Во втором ряду вскакивает карапуз и высоко поднимает над головой тетрадь. У него готовы все двадцать строчек. Я подхожу к нему и показываю, что нижний завиток буквы «Л» у него чересчур широк. Взгляд влажных детских глаз так лучезарен, что на мгновение я опускаю глаза. Быстро иду я к доске и пишу опять два слова, уже с новой заглавной буквой: – «Карл», и… рука моя на секунду задерживается, но я не в силах побороть себя, словно другая, невидимая рука выводит за меня: «Кеммель».
– Что такое «Карл»? – спрашиваю я.
Поднимается лес рук.
– Человек! – кричит тот самый карапуз.
– А «Кеммель»? – спрашиваю я, помолчав, и тоска сжимает сердце.
Молчание. Наконец одна девочка поднимает руку.
– Это из Библии, – нерешительно произносит она.
Некоторое время я не спускаю с нее глаз.
– Нет, – отвечаю я, – ты ошиблась. Ты, наверно, думала «Кедрон» или «Ливан», не правда ли?

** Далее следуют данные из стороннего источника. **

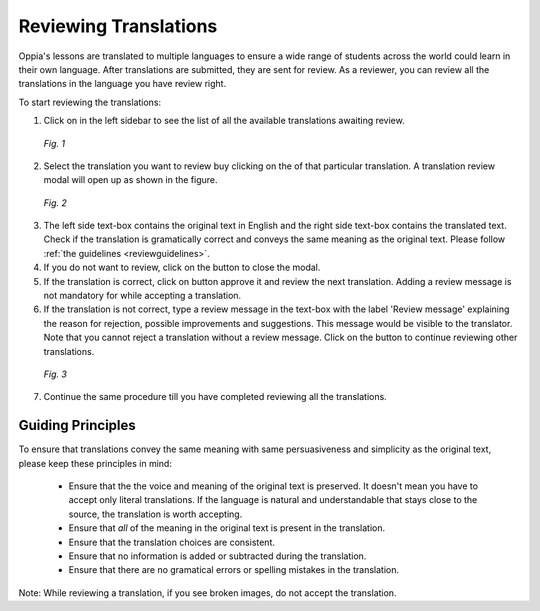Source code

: .. _reviewatranslation:

Reviewing Translations
======================

Oppia's lessons are translated to multiple languages to ensure a wide range of students across the world could learn in their own language. After translations are submitted, they are sent for review. As a reviewer, you can review all the translations in the language you have review right.

To start reviewing the translations:

1. Click on |reviewtranslationbtn| in the left sidebar to see the list of all the available translations awaiting review.

.. figure:: /images/list-of-translations.png
   :alt: Translation Reviews awaiting review
   :scale: 60 %

   *Fig. 1*

2. Select the translation you want to review buy clicking on the |reviewbtn| of that particular translation. A translation review modal will open up as shown in the figure.

.. figure:: /images/review-translation-modal.png
   :alt: Review Translation Modal
   :scale: 80 %

   *Fig. 2*

3. The left side text-box contains the original text in English and the right side text-box contains the translated text. Check if the translation is gramatically correct and conveys the same meaning as the original text. Please follow :ref:`the guidelines <reviewguidelines>`.
4. If you do not want to review, click on the |closebtn| button to close the modal.
5. If the translation is correct, click on |acceptandreviewnextbtn| button approve it and review the next translation. Adding a review message is not mandatory for while accepting a translation.
6. If the translation is not correct, type a review message in the text-box with the label 'Review message' explaining the reason for rejection, possible improvements and suggestions. This message would be visible to the translator. Note that you cannot reject a translation without a review message.  Click on the |rejectandreviewnextbtn| button to continue reviewing other translations.

.. figure:: /images/better-translation.png
   :alt: Review Message
   :scale: 80 %

   *Fig. 3*

7. Continue the same procedure till you have completed reviewing all the translations.

.. |reviewtranslationbtn| image:: /images/review-translation-button.png
                      :alt: Review Translation Button
                      :scale: 70%
.. |reviewbtn| image:: /images/review-button.png
                      :alt: Review Button
                      :scale: 70%
.. |closebtn| image:: /images/review-modal-close-button.png
                      :alt: Close button in Review Modal
                      :scale: 70%
.. |acceptandreviewnextbtn| image:: /images/accept-and-review-next.png
                      :alt: Accept and Review Next Button
                      :scale: 70%
.. |rejectandreviewnextbtn| image:: /images/reject-and-review-next-button.png
                      :alt: Reject and Review Next Button
                      :scale: 70%

.. _reviewguidelines:    
                
Guiding Principles
-------------------
To ensure that translations convey the same meaning with same persuasiveness and simplicity as the original text, please keep these principles in mind:
 
 * Ensure that the the voice and meaning of the original text is preserved. It doesn't mean you have to accept only literal translations. If the language is natural and understandable that stays close to the source, the translation is worth accepting.
 * Ensure that *all* of the meaning in the original text is present in the translation.
 * Ensure that the translation choices are consistent.
 * Ensure that no information is added or subtracted during the translation.
 * Ensure that there are no gramatical errors or spelling mistakes in the translation. 

Note: While reviewing a translation, if you see broken images, do not accept the translation.
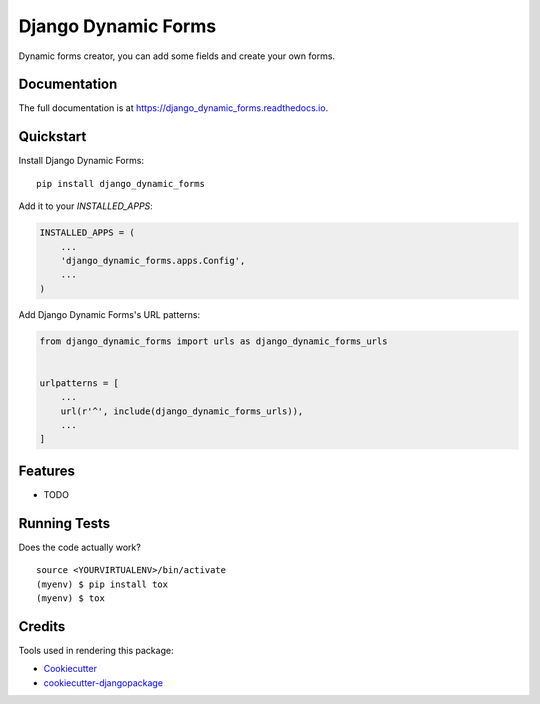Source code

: =============================
Django Dynamic Forms
=============================

.. image:: https://badge.fury.io/py/django_dynamic_forms.svg
    :target: https://badge.fury.io/py/django_dynamic_forms

.. image:: https://travis-ci.org/lalfaro1704/django_dynamic_forms.svg?branch=master
    :target: https://travis-ci.org/lalfaro1704/django_dynamic_forms

.. image:: https://codecov.io/gh/lalfaro1704/django_dynamic_forms/branch/master/graph/badge.svg
    :target: https://codecov.io/gh/lalfaro1704/django_dynamic_forms

Dynamic forms creator, you can add some fields and create your own forms.

Documentation
-------------

The full documentation is at https://django_dynamic_forms.readthedocs.io.

Quickstart
----------

Install Django Dynamic Forms::

    pip install django_dynamic_forms

Add it to your `INSTALLED_APPS`:

.. code-block:: python

    INSTALLED_APPS = (
        ...
        'django_dynamic_forms.apps.Config',
        ...
    )

Add Django Dynamic Forms's URL patterns:

.. code-block:: python

    from django_dynamic_forms import urls as django_dynamic_forms_urls


    urlpatterns = [
        ...
        url(r'^', include(django_dynamic_forms_urls)),
        ...
    ]

Features
--------

* TODO

Running Tests
-------------

Does the code actually work?

::

    source <YOURVIRTUALENV>/bin/activate
    (myenv) $ pip install tox
    (myenv) $ tox

Credits
-------

Tools used in rendering this package:

*  Cookiecutter_
*  `cookiecutter-djangopackage`_

.. _Cookiecutter: https://github.com/audreyr/cookiecutter
.. _`cookiecutter-djangopackage`: https://github.com/pydanny/cookiecutter-djangopackage
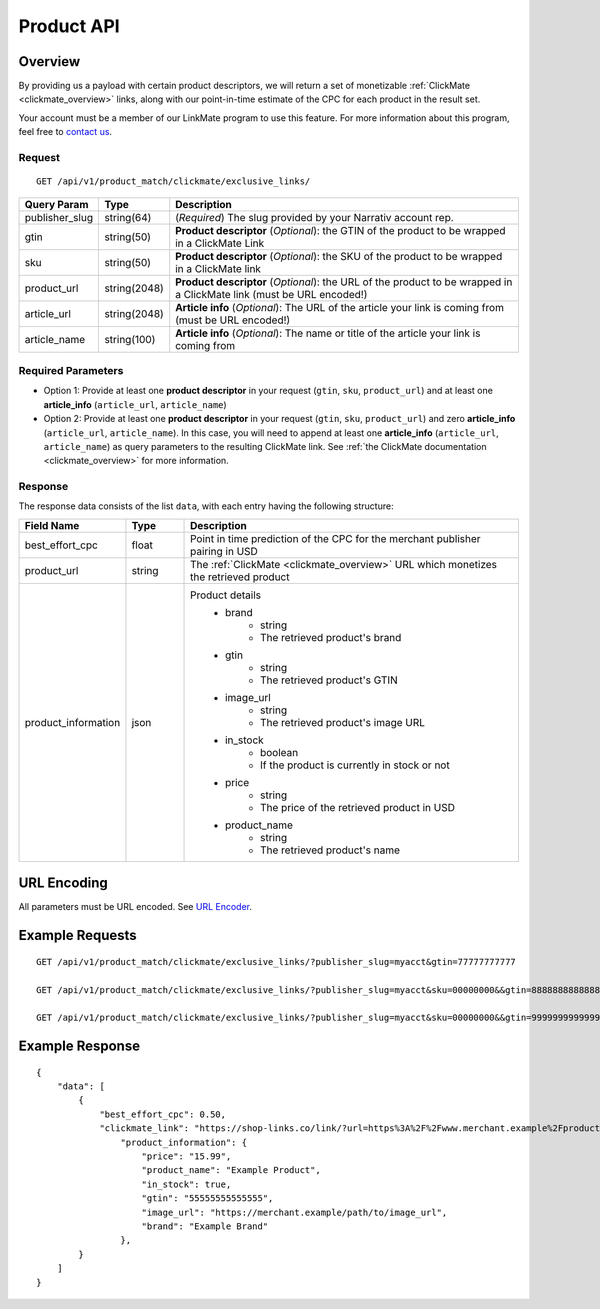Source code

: Product API
============

Overview
--------

By providing us a payload with certain product descriptors,
we will return a set of monetizable :ref:`ClickMate <clickmate_overview>`
links, along with our point-in-time estimate of the CPC for
each product in the result set.

Your account must be a member of our LinkMate program to use this feature.
For more information about this program, feel free to `contact us`_.


Request
^^^^^^^

::

   GET /api/v1/product_match/clickmate/exclusive_links/


.. list-table::
   :widths: 10 10 80
   :header-rows: 1

   * - Query Param
     - Type
     - Description

   * - publisher_slug
     - string(64)
     - (*Required*) The slug provided by your Narrativ account rep.

   * - gtin
     - string(50)
     - **Product descriptor** (*Optional*): the GTIN of the product to be wrapped in a ClickMate Link

   * - sku
     - string(50)
     - **Product descriptor** (*Optional*): the SKU of the product to be wrapped in a ClickMate link

   * - product_url
     - string(2048)
     - **Product descriptor** (*Optional*): the URL of the product to be wrapped in a ClickMate link (must be URL encoded!)

   * - article_url
     - string(2048)
     - **Article info** (*Optional*): The URL of the article your link is coming from (must be URL encoded!)

   * - article_name
     - string(100)
     - **Article info** (*Optional*): The name or title of the article your link is coming from


Required Parameters
^^^^^^^^^^^^^^^^^^^

- Option 1: Provide at least one **product descriptor** in your request (``gtin``, ``sku``, ``product_url``) and at least one **article_info** (``article_url``, ``article_name``) 
- Option 2: Provide at least one **product descriptor** in your request (``gtin``, ``sku``, ``product_url``) and zero **article_info** (``article_url``, ``article_name``).
  In this case, you will need to append at least one **article_info** (``article_url``, ``article_name``) as query parameters to the resulting ClickMate link.
  See :ref:`the ClickMate documentation <clickmate_overview>` for more information.


Response
^^^^^^^^

The response data consists of the list ``data``, with each entry
having the following structure:

.. list-table::
   :widths: 10 10 60
   :header-rows: 1

   * - Field Name
     - Type
     - Description

   * - best_effort_cpc
     - float
     - Point in time prediction of the CPC for the merchant publisher pairing in USD

   * - product_url
     - string
     - The :ref:`ClickMate <clickmate_overview>` URL which monetizes the retrieved product


   * - product_information
     - json
     - Product details
        - brand
            - string
            - The retrieved product's brand

        - gtin
            - string
            - The retrieved product's GTIN

        - image_url
            - string
            - The retrieved product's image URL

        - in_stock
            - boolean
            - If the product is currently in stock or not

        - price
            - string
            - The price of the retrieved product in USD

        - product_name
            - string
            - The retrieved product's name


URL Encoding
------------

All parameters must be URL encoded. See `URL Encoder`_.


Example Requests
----------------

::

    GET /api/v1/product_match/clickmate/exclusive_links/?publisher_slug=myacct&gtin=77777777777

    GET /api/v1/product_match/clickmate/exclusive_links/?publisher_slug=myacct&sku=00000000&&gtin=88888888888888

    GET /api/v1/product_match/clickmate/exclusive_links/?publisher_slug=myacct&sku=00000000&&gtin=99999999999999&product_url=https%3A%2F%2Fwww.merchant.example%2Fproduct%2F123%0A


Example Response
----------------

::

    {
        "data": [
            {
                "best_effort_cpc": 0.50,
                "clickmate_link": "https://shop-links.co/link/?url=https%3A%2F%2Fwww.merchant.example%2Fproduct%2F123%0Aexclusive=1&publisher_slug=myacct",
                    "product_information": {
                        "price": "15.99",
                        "product_name": "Example Product",
                        "in_stock": true,
                        "gtin": "55555555555555",
                        "image_url": "https://merchant.example/path/to/image_url",
                        "brand": "Example Brand"
                    },
            }
        ]
    }


.. _contact us: mailto:hello@narrativ.com
.. _URL Encoder: https://www.urlencoder.org/
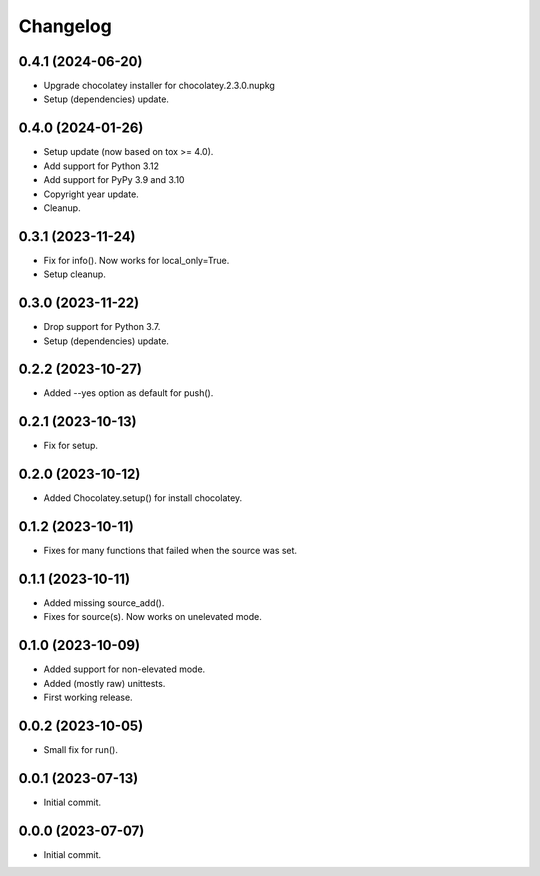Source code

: Changelog
=========

0.4.1 (2024-06-20)
------------------
- Upgrade chocolatey installer for chocolatey.2.3.0.nupkg
- Setup (dependencies) update.

0.4.0 (2024-01-26)
------------------
- Setup update (now based on tox >= 4.0).
- Add support for Python 3.12
- Add support for PyPy 3.9 and 3.10
- Copyright year update.
- Cleanup.

0.3.1 (2023-11-24)
------------------
- Fix for info(). Now works for local_only=True.
- Setup cleanup.

0.3.0 (2023-11-22)
------------------
- Drop support for Python 3.7.
- Setup (dependencies) update.

0.2.2 (2023-10-27)
------------------
- Added --yes option as default for push().

0.2.1 (2023-10-13)
------------------
- Fix for setup.

0.2.0 (2023-10-12)
------------------
- Added Chocolatey.setup() for install chocolatey.

0.1.2 (2023-10-11)
------------------
- Fixes for many functions that failed when the source was set.

0.1.1 (2023-10-11)
------------------
- Added missing source_add().
- Fixes for source(s). Now works on unelevated mode.

0.1.0 (2023-10-09)
------------------
- Added support for non-elevated mode.
- Added (mostly raw) unittests.
- First working release.

0.0.2 (2023-10-05)
------------------
- Small fix for run().

0.0.1 (2023-07-13)
------------------
- Initial commit.

0.0.0 (2023-07-07)
------------------
- Initial commit.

Девочка робко кивает. Я глажу ее по головке.
– Ну тогда напишем лучше «Ливан». Это очень красивое слово.
Я опять задумчиво хожу взад и вперед между скамьями. По временам чувствую на себе пытливый взгляд, направленный из-за тетрадки. Останавливаюсь у печки и оглядываю детские лица. Большинство выражает благонравие и посредственность, некоторые плутоваты, другие глупы, но попадаются лица, в которых светится что-то яркое. Этим в жизни не все будет казаться само собой понятным, у них не все будет идти гладко…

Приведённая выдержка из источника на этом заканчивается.